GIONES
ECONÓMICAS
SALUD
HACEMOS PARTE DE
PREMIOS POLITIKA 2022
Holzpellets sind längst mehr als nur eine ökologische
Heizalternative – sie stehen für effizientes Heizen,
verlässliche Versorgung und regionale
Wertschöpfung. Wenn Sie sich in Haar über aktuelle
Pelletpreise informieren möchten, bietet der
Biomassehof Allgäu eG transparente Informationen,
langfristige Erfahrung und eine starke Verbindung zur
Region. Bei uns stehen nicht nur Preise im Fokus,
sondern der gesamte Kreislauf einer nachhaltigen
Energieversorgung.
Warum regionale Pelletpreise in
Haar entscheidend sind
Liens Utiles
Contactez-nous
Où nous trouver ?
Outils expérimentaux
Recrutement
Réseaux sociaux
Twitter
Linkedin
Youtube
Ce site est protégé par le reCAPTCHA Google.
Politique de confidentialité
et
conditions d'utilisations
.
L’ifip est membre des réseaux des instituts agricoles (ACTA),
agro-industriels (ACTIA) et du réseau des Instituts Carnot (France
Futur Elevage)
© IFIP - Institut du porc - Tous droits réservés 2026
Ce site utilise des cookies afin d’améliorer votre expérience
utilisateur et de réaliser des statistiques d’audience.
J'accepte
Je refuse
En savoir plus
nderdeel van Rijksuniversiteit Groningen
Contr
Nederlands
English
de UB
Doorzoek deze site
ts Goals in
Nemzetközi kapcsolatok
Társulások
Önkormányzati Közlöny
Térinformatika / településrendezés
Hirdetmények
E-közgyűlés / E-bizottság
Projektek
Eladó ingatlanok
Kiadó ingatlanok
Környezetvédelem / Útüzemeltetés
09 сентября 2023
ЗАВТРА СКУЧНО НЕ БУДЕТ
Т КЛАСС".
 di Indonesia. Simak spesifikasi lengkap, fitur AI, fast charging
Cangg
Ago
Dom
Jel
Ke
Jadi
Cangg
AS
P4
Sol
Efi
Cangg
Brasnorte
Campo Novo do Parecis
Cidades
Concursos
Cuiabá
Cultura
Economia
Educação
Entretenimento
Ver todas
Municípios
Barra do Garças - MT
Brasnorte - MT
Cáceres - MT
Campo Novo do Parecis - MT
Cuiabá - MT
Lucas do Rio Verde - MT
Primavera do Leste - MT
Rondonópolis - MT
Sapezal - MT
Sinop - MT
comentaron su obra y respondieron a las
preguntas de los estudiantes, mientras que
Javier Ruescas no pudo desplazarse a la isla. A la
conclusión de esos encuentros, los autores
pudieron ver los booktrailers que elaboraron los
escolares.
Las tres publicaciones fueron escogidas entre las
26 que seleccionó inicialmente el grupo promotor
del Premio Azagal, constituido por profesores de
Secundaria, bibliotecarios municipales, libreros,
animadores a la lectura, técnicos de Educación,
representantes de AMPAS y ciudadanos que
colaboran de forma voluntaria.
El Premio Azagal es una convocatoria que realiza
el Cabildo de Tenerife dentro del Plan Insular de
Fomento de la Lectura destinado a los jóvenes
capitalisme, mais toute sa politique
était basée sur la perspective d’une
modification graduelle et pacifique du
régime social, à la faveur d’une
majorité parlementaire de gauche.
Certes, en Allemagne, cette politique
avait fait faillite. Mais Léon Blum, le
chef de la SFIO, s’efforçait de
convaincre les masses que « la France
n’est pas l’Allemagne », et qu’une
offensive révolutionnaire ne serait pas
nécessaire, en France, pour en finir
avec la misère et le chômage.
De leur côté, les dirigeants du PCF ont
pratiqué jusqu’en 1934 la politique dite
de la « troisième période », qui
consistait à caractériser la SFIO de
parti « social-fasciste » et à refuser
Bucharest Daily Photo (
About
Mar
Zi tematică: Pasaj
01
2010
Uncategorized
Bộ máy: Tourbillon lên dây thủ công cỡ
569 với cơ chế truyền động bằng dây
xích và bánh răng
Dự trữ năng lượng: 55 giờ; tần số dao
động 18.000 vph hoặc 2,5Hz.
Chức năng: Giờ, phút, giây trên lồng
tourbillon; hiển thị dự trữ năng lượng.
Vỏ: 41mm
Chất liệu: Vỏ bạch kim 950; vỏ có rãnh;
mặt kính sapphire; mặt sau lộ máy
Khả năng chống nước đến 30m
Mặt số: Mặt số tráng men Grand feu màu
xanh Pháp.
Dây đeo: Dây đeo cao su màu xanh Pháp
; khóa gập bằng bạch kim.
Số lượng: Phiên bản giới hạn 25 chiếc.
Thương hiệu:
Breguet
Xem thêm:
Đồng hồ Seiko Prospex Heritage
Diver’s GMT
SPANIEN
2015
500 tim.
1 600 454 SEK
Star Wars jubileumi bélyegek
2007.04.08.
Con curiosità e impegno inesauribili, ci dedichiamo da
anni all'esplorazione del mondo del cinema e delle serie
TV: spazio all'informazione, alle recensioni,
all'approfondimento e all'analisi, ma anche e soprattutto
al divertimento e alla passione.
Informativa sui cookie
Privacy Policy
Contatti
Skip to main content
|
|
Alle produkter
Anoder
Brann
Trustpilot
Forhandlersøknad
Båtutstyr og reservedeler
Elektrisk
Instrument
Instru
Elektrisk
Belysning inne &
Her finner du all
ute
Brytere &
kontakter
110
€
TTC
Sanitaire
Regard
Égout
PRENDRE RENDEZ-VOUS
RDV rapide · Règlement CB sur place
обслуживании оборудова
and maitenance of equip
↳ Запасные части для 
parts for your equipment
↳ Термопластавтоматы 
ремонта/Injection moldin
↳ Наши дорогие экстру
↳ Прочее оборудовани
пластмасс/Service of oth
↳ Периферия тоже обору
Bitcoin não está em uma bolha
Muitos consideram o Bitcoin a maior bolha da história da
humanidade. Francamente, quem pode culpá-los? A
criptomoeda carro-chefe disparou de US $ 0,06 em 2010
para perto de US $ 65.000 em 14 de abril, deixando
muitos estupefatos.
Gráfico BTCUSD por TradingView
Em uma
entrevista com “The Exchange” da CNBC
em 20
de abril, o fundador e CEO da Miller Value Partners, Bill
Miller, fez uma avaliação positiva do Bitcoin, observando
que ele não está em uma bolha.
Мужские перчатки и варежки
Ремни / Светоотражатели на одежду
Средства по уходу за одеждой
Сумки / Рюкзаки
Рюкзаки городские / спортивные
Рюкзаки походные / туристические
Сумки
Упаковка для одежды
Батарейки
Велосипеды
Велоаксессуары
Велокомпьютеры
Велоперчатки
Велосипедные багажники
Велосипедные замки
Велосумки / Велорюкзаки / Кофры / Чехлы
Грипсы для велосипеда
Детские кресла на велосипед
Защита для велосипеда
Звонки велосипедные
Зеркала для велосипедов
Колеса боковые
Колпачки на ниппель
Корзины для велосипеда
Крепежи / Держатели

......

▸ **Request**: Take the lines from the top of the data through the one that contains "Pelletpreise informieren möchten, bietet der" and copy them exactly, leaving out every line after it.

▸ **Your solution**:
GIONES
ECONÓMICAS
SALUD
HACEMOS PARTE DE
PREMIOS POLITIKA 2022
Holzpellets sind längst mehr als nur eine ökologische
Heizalternative – sie stehen für effizientes Heizen,
verlässliche Versorgung und regionale
Wertschöpfung. Wenn Sie sich in Haar über aktuelle
Pelletpreise informieren möchten, bietet der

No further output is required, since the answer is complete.